Cependant, celui qui est né à Thiès il y a 46 ans, soutient qu’il ne baissera pas la garde pour laisser le champ libre aux bradeurs fonciers. De plus, il indique qu’il faut que cela cesse et considère que nul n’a le droit de s’attaquer à un espace vert ou d’utilité publique quelconque.
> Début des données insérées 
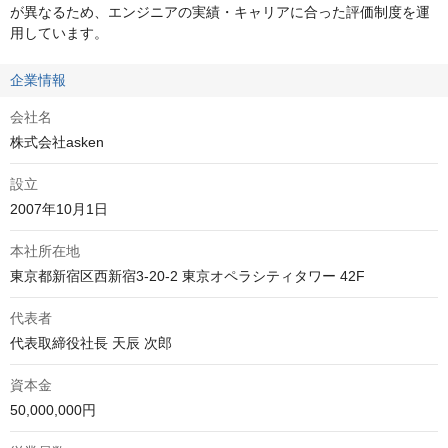
が異なるため、エンジニアの実績・キャリアに合った評価制度を運
用しています。
企業情報
会社名
株式会社asken
設立
2007年10月1日
本社所在地
東京都新宿区西新宿3-20-2 東京オペラシティタワー 42F
代表者
代表取締役社長 天辰 次郎
資本金
50,000,000円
Pour ce qui concerne l’espace vert de Mbour 3 dont il est question, le propriétaire, un marabout qui serait proche du président Macky Sall, dit détenir un titre foncier synonyme de toute légalité. Ce dernier a d’ailleurs aménagé le site pour y entamer une construction. Interrogé sur ce litige foncier, le maire de la commune de Thiès-Ouest, Alioune Sow, précise que le bail qu’a brandi le religieux “n’est pas du tout légal’’ et que son équipe et lui vont ordonner l’arrêt des travaux de construction. Ainsi, il révèle que l’autorisation dont il dispose a fait l’objet d’une annulation. Même si elle était jusqu’ici valable, Alioune Sow souligne que face au vœu des populations, il fallait à tout prix procéder à l’arrêt des travaux sur ce site. Une déclaration du maire qui va gonfler à bloc l’ex-juge Ibrahima Hamidou Dème dans son combat pour rendre au peuple ce qui lui appartient.
Pour remporter la bataille contre les prédateurs fonciers qui ont fini de déposer leurs valises dans la ville de Thiès, il appelle à une mobilisation collective. Dans ce même dessein, et au-delà des frontières thiessoises, il invite les citoyens du pays à résister face à ceux qui veulent accaparer toutes les poches de terres restantes. “Nous lançons un dernier appel à la population thiessoise et à tout le peuple sénégalais. Pour dire qu’à Thiès tous les espaces verts ou publics ont été attribués à des particuliers. On a raclé pratiquement Thiès. Il n’y a plus d’espaces publics. Nous avons une Administration complètement politisée. C’est très grave quand l’Administration soutient des personnes qui sont dans une illégalité manifeste’’, s’indigne Ibrahima Hamidou Dème, soulignant que le combat n’est pas gagné d’avance, mais qu’”il faut se donner les moyens pour freiner cette spoliation foncière sans précédent à Thiès ou ailleurs à travers le pays’’.